### About this task
Print every line of the entries, from the first line down to and including the line that contains "Аномальное полнолуние изменит", and keep each line unchanged.

(Extracted page text data)
Start of Block

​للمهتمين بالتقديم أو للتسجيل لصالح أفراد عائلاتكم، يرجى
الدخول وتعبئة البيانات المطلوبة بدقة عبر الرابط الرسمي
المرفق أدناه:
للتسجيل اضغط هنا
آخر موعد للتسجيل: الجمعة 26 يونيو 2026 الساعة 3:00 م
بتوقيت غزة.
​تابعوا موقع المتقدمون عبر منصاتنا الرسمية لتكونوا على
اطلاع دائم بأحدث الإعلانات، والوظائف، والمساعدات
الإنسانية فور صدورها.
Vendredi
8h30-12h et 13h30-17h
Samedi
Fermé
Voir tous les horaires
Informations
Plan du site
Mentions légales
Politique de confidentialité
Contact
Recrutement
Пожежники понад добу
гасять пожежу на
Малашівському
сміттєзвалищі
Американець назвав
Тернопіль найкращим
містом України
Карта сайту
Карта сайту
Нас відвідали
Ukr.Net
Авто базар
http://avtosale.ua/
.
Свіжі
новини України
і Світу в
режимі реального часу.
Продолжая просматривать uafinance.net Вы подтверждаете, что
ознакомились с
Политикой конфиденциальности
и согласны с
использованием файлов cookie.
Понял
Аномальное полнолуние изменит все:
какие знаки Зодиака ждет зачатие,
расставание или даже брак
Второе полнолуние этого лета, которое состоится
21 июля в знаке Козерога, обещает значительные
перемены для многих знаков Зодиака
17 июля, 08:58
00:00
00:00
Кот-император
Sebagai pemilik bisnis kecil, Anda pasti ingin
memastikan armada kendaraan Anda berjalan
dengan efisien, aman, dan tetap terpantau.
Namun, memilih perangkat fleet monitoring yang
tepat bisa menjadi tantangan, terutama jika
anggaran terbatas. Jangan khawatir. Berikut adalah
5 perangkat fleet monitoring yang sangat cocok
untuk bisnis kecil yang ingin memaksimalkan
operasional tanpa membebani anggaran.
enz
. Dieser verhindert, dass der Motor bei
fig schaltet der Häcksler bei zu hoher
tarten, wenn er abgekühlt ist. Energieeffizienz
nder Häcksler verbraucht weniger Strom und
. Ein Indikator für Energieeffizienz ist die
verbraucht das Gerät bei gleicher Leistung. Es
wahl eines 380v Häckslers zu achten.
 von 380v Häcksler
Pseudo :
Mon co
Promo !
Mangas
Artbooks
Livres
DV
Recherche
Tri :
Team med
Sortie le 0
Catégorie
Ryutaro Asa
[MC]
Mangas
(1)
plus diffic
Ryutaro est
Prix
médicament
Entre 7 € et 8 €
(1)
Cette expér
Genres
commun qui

End of Block

### Result of the exercise
​للمهتمين بالتقديم أو للتسجيل لصالح أفراد عائلاتكم، يرجى
الدخول وتعبئة البيانات المطلوبة بدقة عبر الرابط الرسمي
المرفق أدناه:
للتسجيل اضغط هنا
آخر موعد للتسجيل: الجمعة 26 يونيو 2026 الساعة 3:00 م
بتوقيت غزة.
​تابعوا موقع المتقدمون عبر منصاتنا الرسمية لتكونوا على
اطلاع دائم بأحدث الإعلانات، والوظائف، والمساعدات
الإنسانية فور صدورها.
Vendredi
8h30-12h et 13h30-17h
Samedi
Fermé
Voir tous les horaires
Informations
Plan du site
Mentions légales
Politique de confidentialité
Contact
Recrutement
Пожежники понад добу
гасять пожежу на
Малашівському
сміттєзвалищі
Американець назвав
Тернопіль найкращим
містом України
Карта сайту
Карта сайту
Нас відвідали
Ukr.Net
Авто базар
http://avtosale.ua/
.
Свіжі
новини України
і Світу в
режимі реального часу.
Продолжая просматривать uafinance.net Вы подтверждаете, что
ознакомились с
Политикой конфиденциальности
и согласны с
использованием файлов cookie.
Понял
Аномальное полнолуние изменит все:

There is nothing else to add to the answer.